<<<<

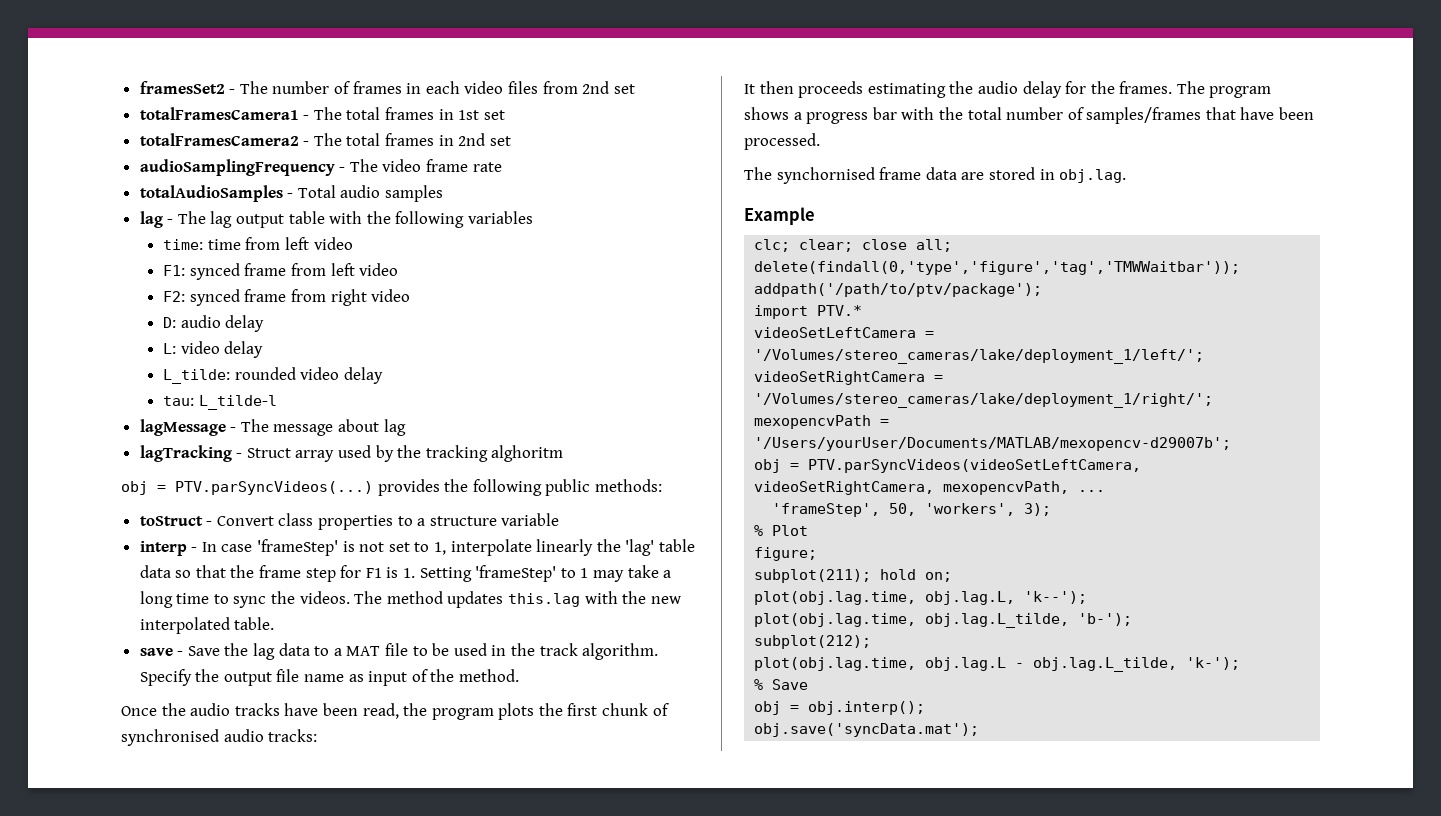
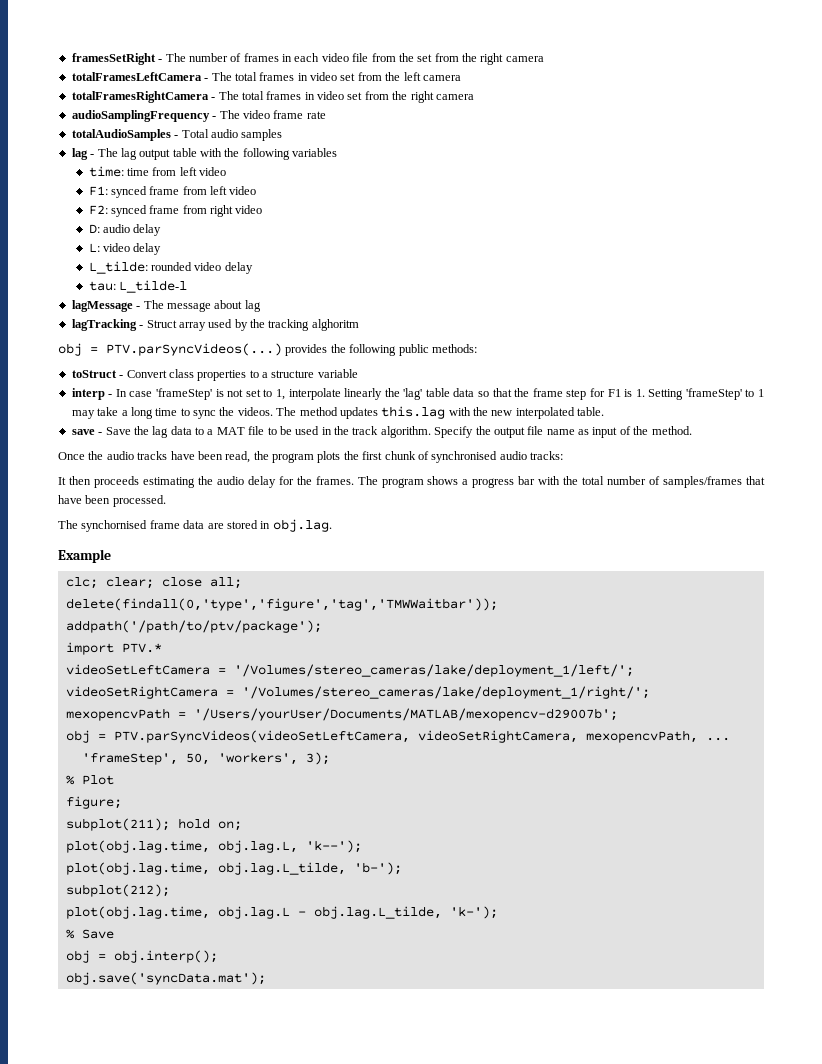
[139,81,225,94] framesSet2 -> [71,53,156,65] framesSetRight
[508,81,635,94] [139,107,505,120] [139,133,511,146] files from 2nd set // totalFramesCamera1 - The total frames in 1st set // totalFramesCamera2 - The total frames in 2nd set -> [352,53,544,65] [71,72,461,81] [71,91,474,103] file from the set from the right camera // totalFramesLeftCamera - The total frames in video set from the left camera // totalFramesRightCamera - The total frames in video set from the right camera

>>>>
<<<<

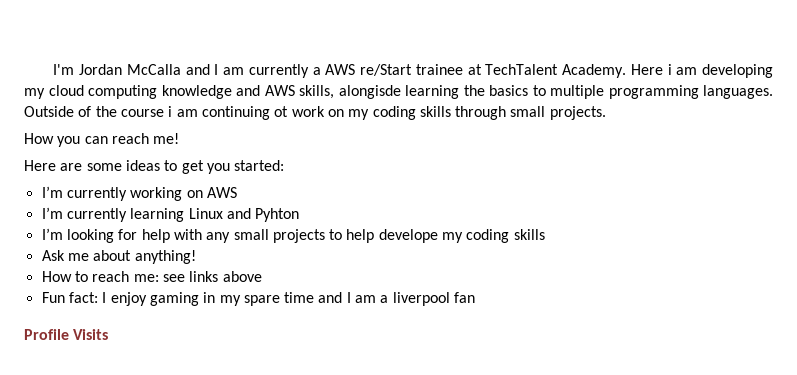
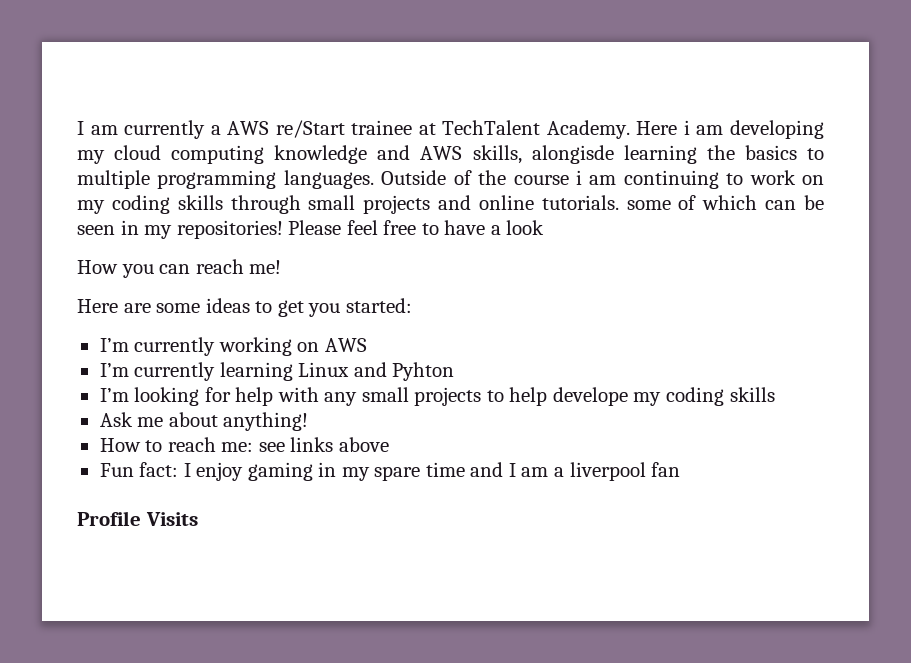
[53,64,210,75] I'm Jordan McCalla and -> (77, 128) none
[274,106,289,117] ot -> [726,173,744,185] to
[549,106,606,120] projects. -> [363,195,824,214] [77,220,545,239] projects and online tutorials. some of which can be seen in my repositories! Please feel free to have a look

>>>>

▸ Work to be completed
Once you reach the line with "[139,81,225,94] framesSet2 ->" in the data above, copy it and every line after it exactly, up to and including the line with "[508,81,635,94] [139,107,505,120] [139,133,511,146]".

▸ Exercise response
[139,81,225,94] framesSet2 -> [71,53,156,65] framesSetRight
[508,81,635,94] [139,107,505,120] [139,133,511,146] files from 2nd set // totalFramesCamera1 - The total frames in 1st set // totalFramesCamera2 - The total frames in 2nd set -> [352,53,544,65] [71,72,461,81] [71,91,474,103] file from the set from the right camera // totalFramesLeftCamera - The total frames in video set from the left camera // totalFramesRightCamera - The total frames in video set from the right camera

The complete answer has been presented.